POINT À TRAITER 1
Répondez aux questions suivantes sur le passage consacré à l'écosophie :
(a) Quel est le titre du livre de Michel Maffesoli ?
(b) Quels sont les titres des deux billets consacrés à ce livre ?
(c) À quoi conduit de manière inéluctable la spirale infernale évoquée ?

EXTRAIT DU DOCUMENT
====

Ce nouveau cycle est celui d'une véritable "sagesse participative" - l'écosophie - où la subjectivité individuelle est partie prenante et apprenante de son milieu naturel, social et culturel. L'écosophie est cette sagesse post-moderne où l'individu singulier participe de manière sensible à son milieu multidimensionnel pour intégrer progressivement les éléments nécessaires à son développement à travers des stades évolutifs de plus en plus complexes. Dans deux billets consacrés au livre de Michel Maffesoli intitulé Écosophie, nous avons développé ce thème : Écosophie, une sagesse commune et Civilisation, Décadence, Écosophie.
De manière encore confuse et lointaine, une résonance collective avec ce nouvel esprit du temps s'est exprimée récemment, du mouvement des Gilets Jaunes aux diverses Zad, de la grève des jeunes pour le climat à une généralisation de la prise de conscience écologique. Il faudra préciser cette voie écosophique, l'affirmer et la diffuser, pour résister à une spirale infernale qui conduit de manière inéluctable à un effondrement civilisationnel.

====

LES ENREGISTREMENTS

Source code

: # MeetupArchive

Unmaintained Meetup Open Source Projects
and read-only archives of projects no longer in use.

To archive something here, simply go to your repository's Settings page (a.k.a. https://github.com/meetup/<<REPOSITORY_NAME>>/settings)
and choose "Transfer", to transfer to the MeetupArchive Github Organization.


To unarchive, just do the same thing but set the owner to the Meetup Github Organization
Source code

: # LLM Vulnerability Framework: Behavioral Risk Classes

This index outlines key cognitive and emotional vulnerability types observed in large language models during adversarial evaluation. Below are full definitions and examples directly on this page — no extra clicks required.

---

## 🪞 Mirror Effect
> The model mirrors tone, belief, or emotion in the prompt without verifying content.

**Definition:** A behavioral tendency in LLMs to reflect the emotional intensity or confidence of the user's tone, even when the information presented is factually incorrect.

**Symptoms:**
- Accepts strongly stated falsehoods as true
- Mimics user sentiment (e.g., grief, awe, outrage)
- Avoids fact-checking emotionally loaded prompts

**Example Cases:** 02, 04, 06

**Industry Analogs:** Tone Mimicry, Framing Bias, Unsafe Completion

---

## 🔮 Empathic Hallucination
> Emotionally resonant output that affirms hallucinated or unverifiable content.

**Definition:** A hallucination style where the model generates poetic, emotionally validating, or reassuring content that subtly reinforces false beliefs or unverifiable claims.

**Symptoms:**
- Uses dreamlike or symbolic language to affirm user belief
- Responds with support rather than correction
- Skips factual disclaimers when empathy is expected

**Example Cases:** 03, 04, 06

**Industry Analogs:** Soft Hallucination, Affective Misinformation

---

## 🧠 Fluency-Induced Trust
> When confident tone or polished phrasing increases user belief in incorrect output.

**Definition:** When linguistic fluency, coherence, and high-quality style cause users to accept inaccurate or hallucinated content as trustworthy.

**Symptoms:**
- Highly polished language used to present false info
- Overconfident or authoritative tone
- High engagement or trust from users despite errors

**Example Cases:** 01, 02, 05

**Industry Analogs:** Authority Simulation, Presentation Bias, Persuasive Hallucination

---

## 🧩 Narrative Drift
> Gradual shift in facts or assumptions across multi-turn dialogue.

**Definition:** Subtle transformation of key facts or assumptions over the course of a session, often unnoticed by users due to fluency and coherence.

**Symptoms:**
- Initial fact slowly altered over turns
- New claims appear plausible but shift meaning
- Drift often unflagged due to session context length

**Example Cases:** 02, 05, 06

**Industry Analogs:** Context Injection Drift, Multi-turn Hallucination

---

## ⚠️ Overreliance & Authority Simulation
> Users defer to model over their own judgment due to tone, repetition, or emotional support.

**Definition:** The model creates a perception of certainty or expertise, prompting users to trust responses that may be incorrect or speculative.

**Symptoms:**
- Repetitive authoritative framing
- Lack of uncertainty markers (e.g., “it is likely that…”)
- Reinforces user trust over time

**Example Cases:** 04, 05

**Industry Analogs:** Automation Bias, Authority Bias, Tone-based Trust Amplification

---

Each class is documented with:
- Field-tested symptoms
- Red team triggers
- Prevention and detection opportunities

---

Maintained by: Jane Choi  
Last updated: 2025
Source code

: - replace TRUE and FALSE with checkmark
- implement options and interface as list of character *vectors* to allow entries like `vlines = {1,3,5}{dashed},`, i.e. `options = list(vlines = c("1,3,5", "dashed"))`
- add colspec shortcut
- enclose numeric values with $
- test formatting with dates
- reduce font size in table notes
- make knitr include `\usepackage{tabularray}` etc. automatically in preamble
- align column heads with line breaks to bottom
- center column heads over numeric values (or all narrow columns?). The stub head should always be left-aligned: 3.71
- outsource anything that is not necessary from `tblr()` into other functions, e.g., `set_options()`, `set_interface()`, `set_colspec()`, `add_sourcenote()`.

====

POINT À TRAITER 2
Comptez les lignes des enregistrements qui contiennent le mot « incorrect », puis donnez seulement ce nombre.

CORRIGÉ DE L'EXERCICE 1
(a) Écosophie.
(b) « Écosophie, une sagesse commune » et « Civilisation, Décadence, Écosophie ».
(c) À un effondrement civilisationnel.

CORRIGÉ DE L'EXERCICE 2
3